TRAVAIL À RÉALISER:
a - Dans le passage, à partir de quelle période l'analyse sur la Russie commence-t-elle ?
b - Recopiez tout le passage depuis « Ou bien n'avoir » jusqu'à « Perec. Espèces d'espaces. ».
c - Quelles actions le passage attribue-t-il aux racines ? Donnez-les toutes.

PASSAGE:
Ou bien n'avoir que ses vêtements sur le dos, ne rien garder, vivre à l'hôtel et en
changer souvent, et changer de ville, et changer de pays; parler, lire indifféremment quatre ou
cinq langues; ne se sentir chez soi nulle part, mais bien presque partout.
Georges Perec. Espèces d'espaces.
Je n'aime pas le mot "racines", et l'image encore moins. Les racines s'enfouissent dans
le sol, se contorsionnent dans la boue, s'épanouissent dans les ténèbres; elles retiennent l'arbre
captif de la naissance, et le nourrissent au prix d'un chantage: "Tu te libères, tu meurs!"
Les arbres doivent se résigner, ils ont besoin de ces racines; les hommes pas. Nous
respirons la lumière, nous convoitons le ciel, et quand nous nous enfonçons dans la terre, c'est
pour pourrir. La sève du sol natal ne remonte pas par nos pieds vers la tête, nos pieds ne
servent qu'à marcher. Pour nous, seules importent les routes.
Amin Maalouf. Origines.
Nous puisons dans l’histoire de la Russie ces quelques éléments de réflexion sur les
rapports entre ethnicité et territoire. Ils n’ont pas l’ambition d’être exhaustifs, mais de donner
quelques points de référence. Partant du milieu du XIXème siècle – moment qui marque les
débuts de la conceptualisation de l’ethnicité – notre analyse se prolonge jusqu’à l’époque
contemporaine. Cet intervalle chronologique couvre ainsi les 70 ans de l’histoire soviétique,
pendant lesquels la Russie a fait partie intégrante de l’URSS, partageant cette expérience avec
d’autres entités territoriales, devenues depuis lors des Etats indépendants. Les empreintes
1 Paru dans L’espace géographique, 4, 2006, pp. 317-327. Version presque définitive
laissées par cette existence au sein d’un système politique et idéologique commun sont
facilement repérables dans les discours et les pratiques politiques de ces nouveaux Etats.
Cependant nous nous contenterons ici du seul cas russe, et ne ferons que de brèves allusions aux
autres pays issus de l’URSS. Nous nous en tiendrons d’autre part à la vision dominante qui a
parcouru le siècle, sans évoquer les nombreux débats qui ont accompagné son élaboration.

LIGNES FOURNIES:
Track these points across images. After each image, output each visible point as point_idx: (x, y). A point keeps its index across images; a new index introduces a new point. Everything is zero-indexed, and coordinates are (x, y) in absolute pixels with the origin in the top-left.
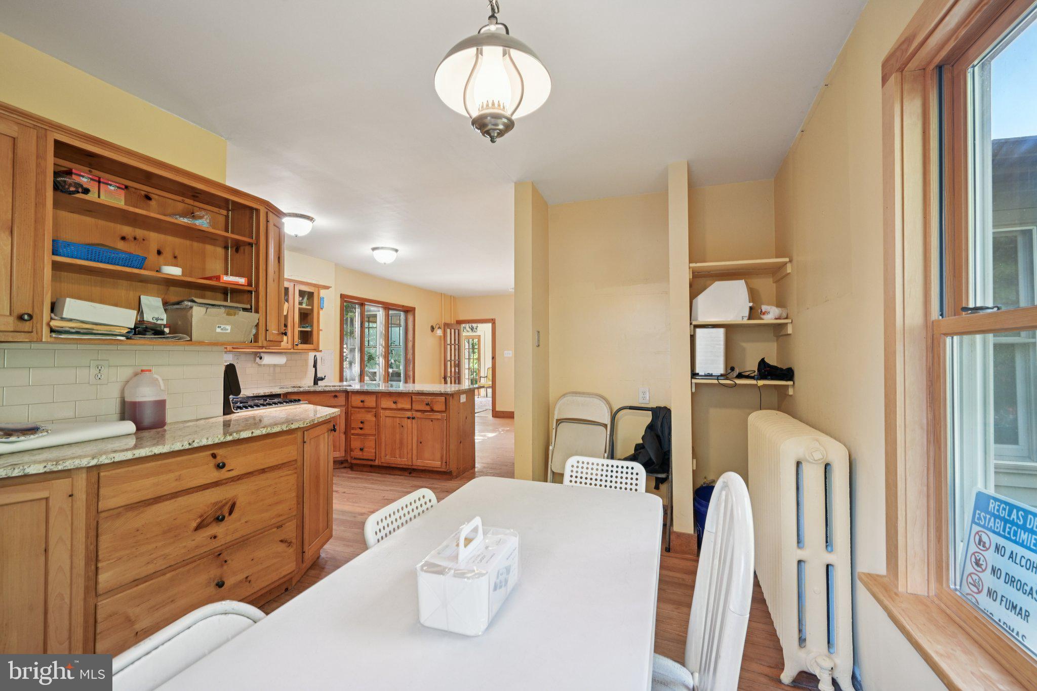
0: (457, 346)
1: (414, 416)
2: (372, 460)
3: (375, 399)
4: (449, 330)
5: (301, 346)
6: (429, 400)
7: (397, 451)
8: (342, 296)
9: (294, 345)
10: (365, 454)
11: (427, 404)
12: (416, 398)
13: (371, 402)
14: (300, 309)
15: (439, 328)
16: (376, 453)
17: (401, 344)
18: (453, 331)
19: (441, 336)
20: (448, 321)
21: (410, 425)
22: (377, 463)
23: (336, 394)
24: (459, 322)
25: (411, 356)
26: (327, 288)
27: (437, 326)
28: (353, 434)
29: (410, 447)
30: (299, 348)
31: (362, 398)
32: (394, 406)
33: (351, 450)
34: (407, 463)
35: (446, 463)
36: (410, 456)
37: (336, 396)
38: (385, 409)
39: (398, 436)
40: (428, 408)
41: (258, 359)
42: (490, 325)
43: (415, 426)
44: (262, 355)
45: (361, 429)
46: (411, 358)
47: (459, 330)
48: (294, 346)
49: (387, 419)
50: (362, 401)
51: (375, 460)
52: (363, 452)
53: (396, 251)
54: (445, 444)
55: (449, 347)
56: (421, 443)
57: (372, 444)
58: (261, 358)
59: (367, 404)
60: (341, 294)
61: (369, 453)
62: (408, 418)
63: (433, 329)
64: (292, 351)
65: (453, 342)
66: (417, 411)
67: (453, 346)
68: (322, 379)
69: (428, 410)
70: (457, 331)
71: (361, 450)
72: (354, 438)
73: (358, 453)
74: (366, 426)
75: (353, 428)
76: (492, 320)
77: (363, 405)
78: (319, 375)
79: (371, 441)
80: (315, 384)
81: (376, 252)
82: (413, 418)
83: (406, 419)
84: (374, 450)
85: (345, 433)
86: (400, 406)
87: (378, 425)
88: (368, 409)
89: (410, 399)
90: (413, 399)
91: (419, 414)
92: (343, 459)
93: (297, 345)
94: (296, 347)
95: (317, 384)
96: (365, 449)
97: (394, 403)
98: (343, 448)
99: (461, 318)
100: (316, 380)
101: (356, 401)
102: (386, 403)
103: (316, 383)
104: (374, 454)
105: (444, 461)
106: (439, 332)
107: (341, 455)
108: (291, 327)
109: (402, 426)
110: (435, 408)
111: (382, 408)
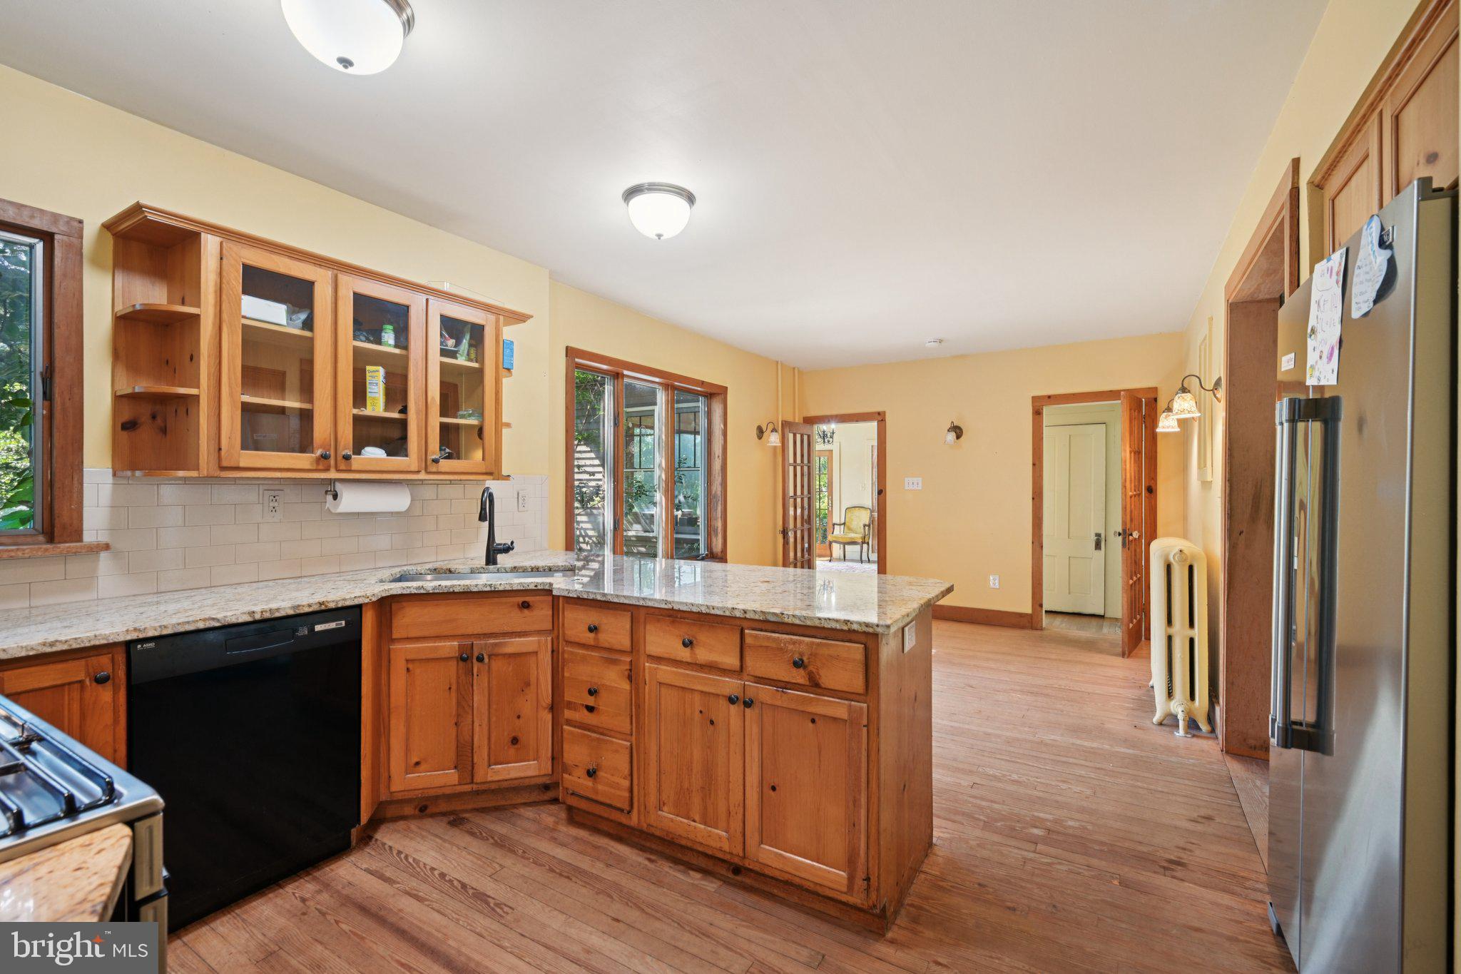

RÉPONSES AUX CONSIGNES:
a - À partir du milieu du XIXème siècle.

b -
Ou bien n'avoir que ses vêtements sur le dos, ne rien garder, vivre à l'hôtel et en
changer souvent, et changer de ville, et changer de pays; parler, lire indifféremment quatre ou
cinq langues; ne se sentir chez soi nulle part, mais bien presque partout.
Georges Perec. Espèces d'espaces.

c -
- S'enfouir dans le sol
- Se contorsionner dans la boue
- S'épanouir dans les ténèbres
- Retenir l'arbre captif de la naissance
- Nourrir l'arbre au prix d'un chantage